Polybia-MP1 (MP1) is a bioactive host-defense peptide with known anticancer properties. Its activity is attributed to excess serine (phosphatidylserine (PS)) on the outer leaflet of cancer cells. Recently, higher quantities of phosphatidylethanolamine (PE) were also found at these cells’ surface. We investigate the interaction of MP1 with model membranes in the presence and absence of POPS (PS) and DOPE (PE) to understand the role of lipid composition in MP1’s anticancer characteristics. Indeed we find that PS lipids significantly enhance the bound concentration of peptide on the membrane by a factor of 7–8. However, through a combination of membrane permeability assays and imaging techniques we find that PE significantly increases the susceptibility of the membrane to disruption by these peptides and causes an order-of-magnitude increase in membrane permeability by facilitating the formation of larger transmembrane pores. Significantly, atomic-force microscopy imaging reveals differences in the pore formation mechanism with and without the presence of PE. Therefore, PS and PE lipids synergistically combine to enhance membrane poration by MP1, implying that the combined enrichment of both these lipids in the outer leaflet of cancer cells is highly significant for MP1’s anticancer action. These mechanistic insights could aid development of novel chemotherapeutics that target pathological changes in the lipid composition of cancerous cells.

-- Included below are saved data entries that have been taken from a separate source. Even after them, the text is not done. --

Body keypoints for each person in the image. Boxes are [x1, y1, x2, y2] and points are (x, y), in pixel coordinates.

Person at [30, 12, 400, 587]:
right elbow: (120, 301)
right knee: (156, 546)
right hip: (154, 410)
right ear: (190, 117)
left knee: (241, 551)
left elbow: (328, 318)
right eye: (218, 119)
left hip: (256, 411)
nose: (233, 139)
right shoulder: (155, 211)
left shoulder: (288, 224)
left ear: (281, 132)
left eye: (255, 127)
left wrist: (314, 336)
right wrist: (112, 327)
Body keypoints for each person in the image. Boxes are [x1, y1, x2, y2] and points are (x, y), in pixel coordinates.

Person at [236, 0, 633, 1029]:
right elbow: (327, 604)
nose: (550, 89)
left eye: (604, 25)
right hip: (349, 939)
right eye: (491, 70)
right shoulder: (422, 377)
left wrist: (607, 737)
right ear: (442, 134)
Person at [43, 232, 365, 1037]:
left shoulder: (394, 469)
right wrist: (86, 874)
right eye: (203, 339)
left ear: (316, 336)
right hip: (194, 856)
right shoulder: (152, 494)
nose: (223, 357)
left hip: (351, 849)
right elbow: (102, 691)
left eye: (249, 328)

DNA as Membrane-Bound Ligand-Receptor Pairs: Duplex Stability Is Tuned by Intermembrane Forces

We use membrane-anchored DNA as model adhesion receptors between lipid vesicles. By studying the thermal stability of DNA duplex formation, which tethers the vesicles into superstructures, we show that the melting temperature of a 10-base DNA sequence is dependent on the lipid composition of the tethered vesicles. We propose a simple model that describes how the intermembrane interactions tilt the free energy landscape for DNA binding. From our model, we estimate the area per DNA in the binding sites between vesicles and also the total area of the adhesion plaques. We find that vesicles containing a small proportion of cationic lipid that are modified with membrane-anchored DNA can be reversibly tethered by specific DNA interactions and that the DNA also induces a small attraction between these membranes, which stabilizes the DNA duplex. By increasing the equilibrium intermembrane distance on binding, we show that intermembrane interactions become negligible for the binding thermodynamics of the DNA and hence the thermal stability of vesicle aggregates becomes independent of lipid composition at large enough intervesicle separations. We discuss the implications of our findings with regards to cell adhesion and fusion receptors, and the programmable self-assembly of nano-structured materials by DNA hybridization.

β2-Microglobulin amyloid fibril-induced membrane disruption is enhanced by endosomal lipids and acidic pH.

Although the molecular mechanisms underlying the pathology of amyloidoses are not well understood, the interaction between amyloid proteins and cell membranes is thought to play a role in several amyloid diseases. Amyloid fibrils of β2-microglobulin (β2m), associated with dialysis-related amyloidosis (DRA), have been shown to cause disruption of anionic lipid bilayers in vitro. However, the effect of lipid composition and the chemical environment in which β2m-lipid interactions occur have not been investigated previously. Here we examine membrane damage resulting from the interaction of β2m monomers and fibrils with lipid bilayers. Using dye release, tryptophan fluorescence quenching and fluorescence confocal microscopy assays we investigate the effect of anionic lipid composition and pH on the susceptibility of liposomes to fibril-induced membrane damage. We show that β2m fibril-induced membrane disruption is modulated by anionic lipid composition and is enhanced by acidic pH. Most strikingly, the greatest degree of membrane disruption is observed for liposomes containing bis(monoacylglycero)phosphate (BMP) at acidic pH, conditions likely to reflect those encountered in the endocytic pathway. The results suggest that the interaction between β2m fibrils and membranes of endosomal origin may play a role in the molecular mechanism of β2m amyloid-associated osteoarticular tissue destruction in DRA.